The news was revealed by security experts Kaspersky Lab, which was able to create such a device using a Raspberry-Pi microcomputer that was then configured as an Ethernet adapter.

With a few simple modifications to the OS running the machine, and with the help of a few publicly available packet sniffing, data collection and processing tools, they were able to set up a server to collect intercepted data. 

The conclusion is that attacked machines can easily be fooled into seeing the Raspberry-Pi computer as a LAN adapter, automatically assigning it higher priority and giving it access to data exchange in the network.  

“As a result, researchers were able to collect authentication data sent by the attacked PC and its applications, as they tried to authenticate domain and remote servers. In addition, researchers were also able to collect this data from other computers in the network segment,” Kaspersky Lab said in a press release.

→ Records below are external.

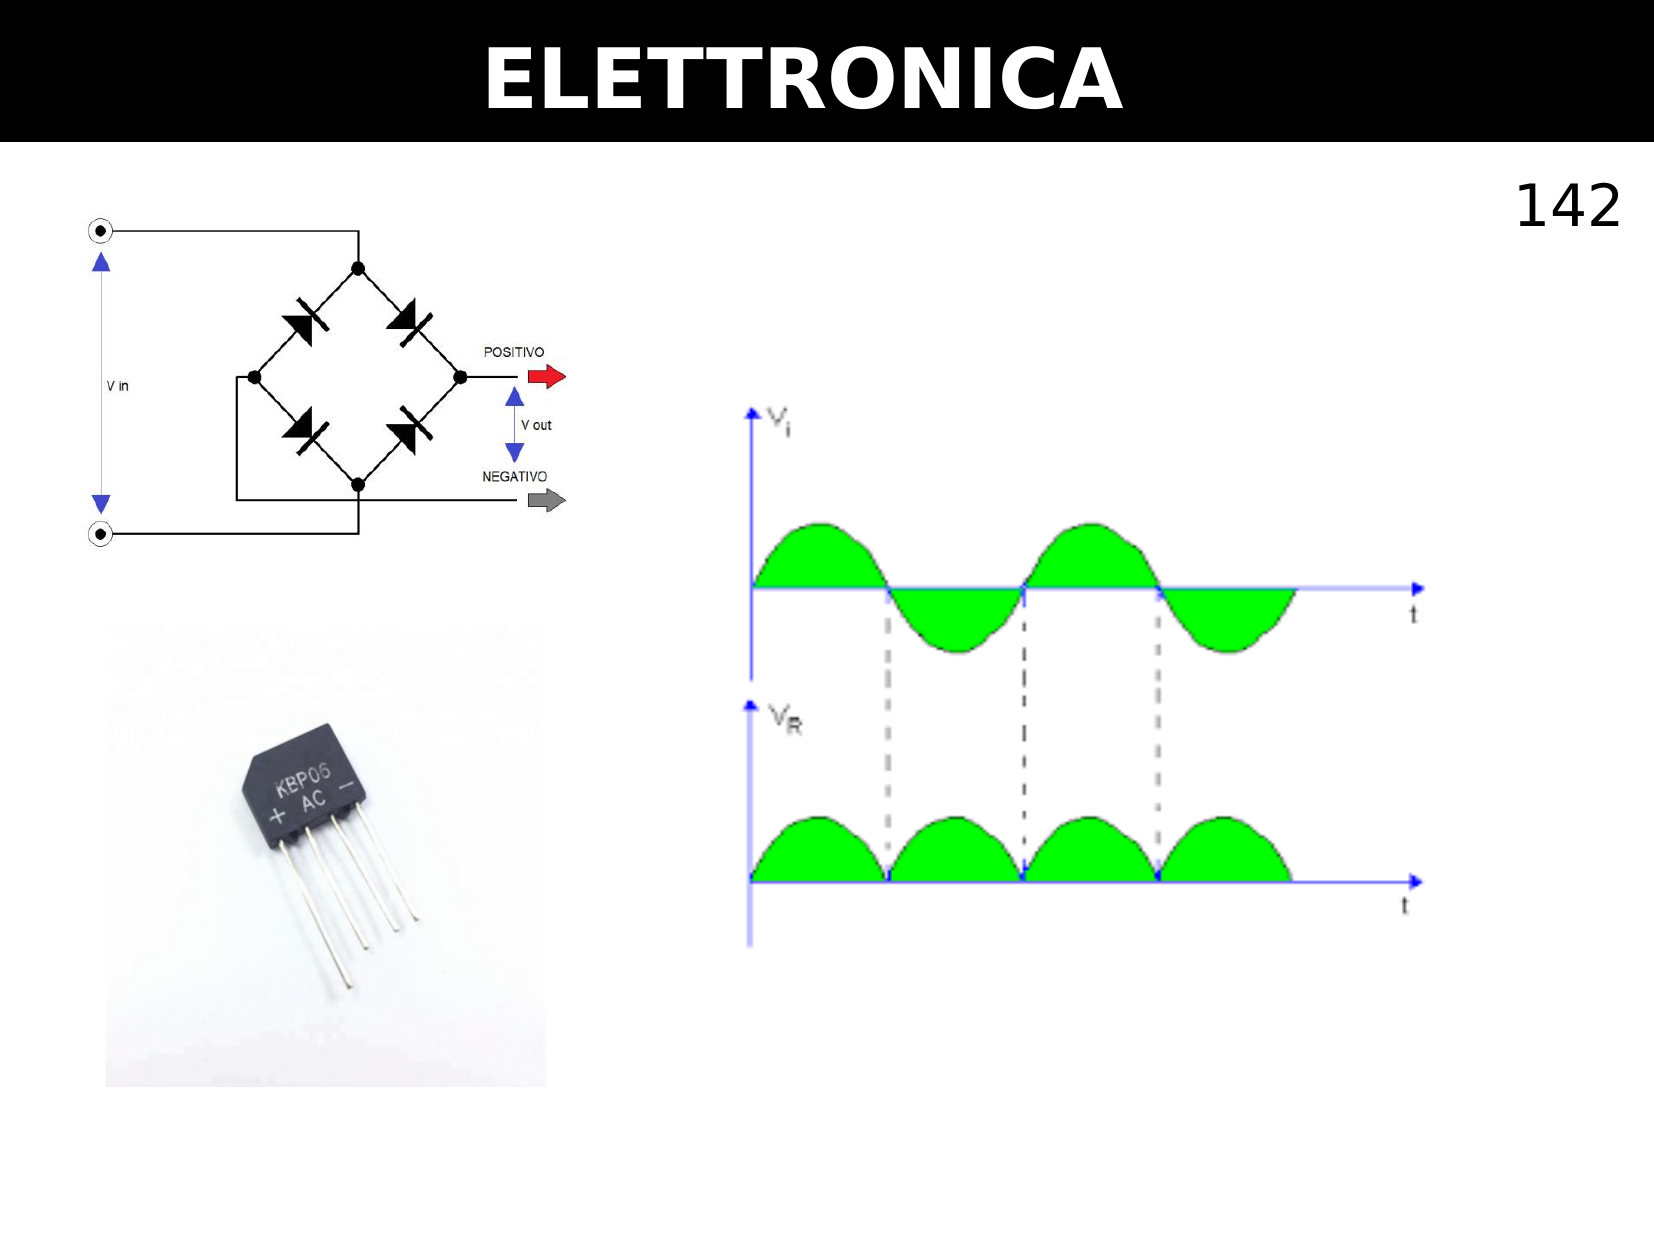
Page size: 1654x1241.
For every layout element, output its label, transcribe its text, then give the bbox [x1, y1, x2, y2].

picture [82, 212, 572, 552]
text_box ELETTRONICA [466, 23, 1269, 136]
picture [106, 625, 546, 1087]
text_box 142 [1498, 165, 1640, 249]
picture [708, 401, 1453, 957]
text_box [0, 0, 1654, 142]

“There are two major things that we are worried about as a result of this experiment: firstly – the fact that we didn’t really have to develop the software – we used tools freely available on the Internet. Secondly – we are worried about how easy it was to prepare the proof of concept for our hacking device. This means that potentially anyone, who is familiar with the Internet and has basic programming skills, could reproduce this experiment. And it is easy to predict what could happen if this was done with malicious intent. The latter is the main reason why we decided to draw public attention to this problem. Users and corporate administrators should be prepared for this type of attack”, said Sergey Lurye, a security enthusiast and co-author of the research at Kaspersky Lab.